Editor's note: Before the government shutdown furloughed most National Park Service staff, research was continuing into climate change across the National Park System. The following article from the agency's Climate Change Response Program News takes a look at monitoring for sea-level change along the National Capital Region of the system.
In order to better track sea-level rise along the East Coast and the related impacts, National Park Service researchers have been building a database of habitat, vegetation, and erosional processes in the agency's National Capital Region.
The research, according to the Park Service's latest Climate Change Response Program News, "focuses primarily on tidal areas of the George Washington Memorial Parkway and National Capital Parks– East to predict changes in biodiversity in these parks resulting from future sea-level rise."

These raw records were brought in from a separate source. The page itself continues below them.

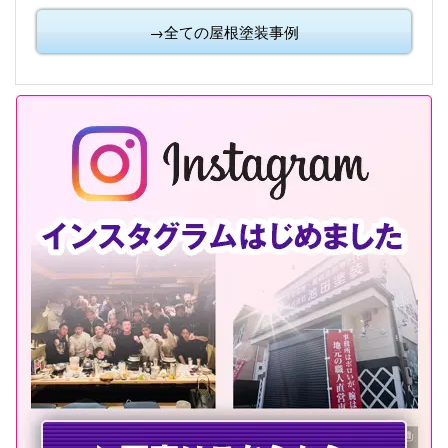
→全ての屋根塗装事例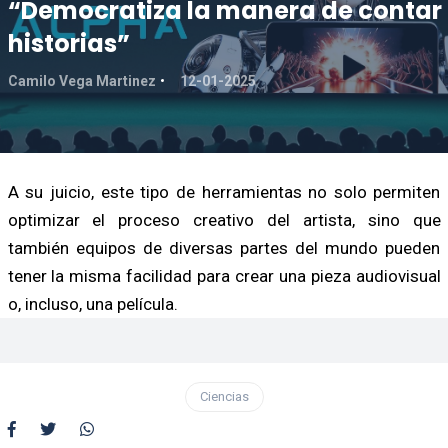
“Democratiza la manera de contar
historias”
Camilo Vega Martinez
12-01-2025
A su juicio, este tipo de herramientas no solo permiten
optimizar el proceso creativo del artista, sino que
también equipos de diversas partes del mundo pueden
tener la misma facilidad para crear una pieza audiovisual
o, incluso, una película.
Ciencias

Data is being collected on all lands less than 5 meters in elevation surrounding tidal sections of the Potomac and Anacostia rivers and the Marsh Inundation Model (MAIM), based on the Sea Level Affecting Marshes Model (SLAMM), is used to forecast the impact of a suite of sea-level rise scenarios on marsh and coastal forest habitat area.
Results to Date
Vegetation maps for all of the modeling regions have been completed and validated. Initial model results, incorporating a newly parameterized accretion model, included all final vegetation maps for 2010; summaries by area of all vegetation classes; and models of vegetation change to 2100 for select areas. Model outputs include maps of vegetation classes as well as the amount of conversion from one vegetation class to another.
Work continues on developing an erosion component for MAIM. To date, shorelines were digitized at 3 time steps (1994, 2002, and 2005) for the entire study region and for 2011 at Dyke Marsh from high-resolution aerial photographs. The project team then calculated a historical shoreline erosion rate pre-2005 using linear regression of historical data for each 1-m segment of shoreline.
The model then extrapolates erosion to 2011 (for validation at Dyke Marsh) and into the future using these historical rates.
In addition, the project examines potential changes to marshes from invasive species using invasion vulnerability models for 15 scenarios of future climate (3 for 2030, 3 for 2040, and 9 for 2050) as well as a model for current climate conditions.
The models identify regions of the Earth that could act as potential sources of invasive species to the Potomac and Anacostia rivers study region by quantifying climatic similarity between the study region and all regions of the Earth. The models highlight central Europe as the closest climate match to the study region, with the potential source region increasing in area in the future.
Work will continue in the coming year with the hopes of finalizing output maps for the entire region and completing plant diversity calculations, including predictions of the proportion of species lost due to sea level rise.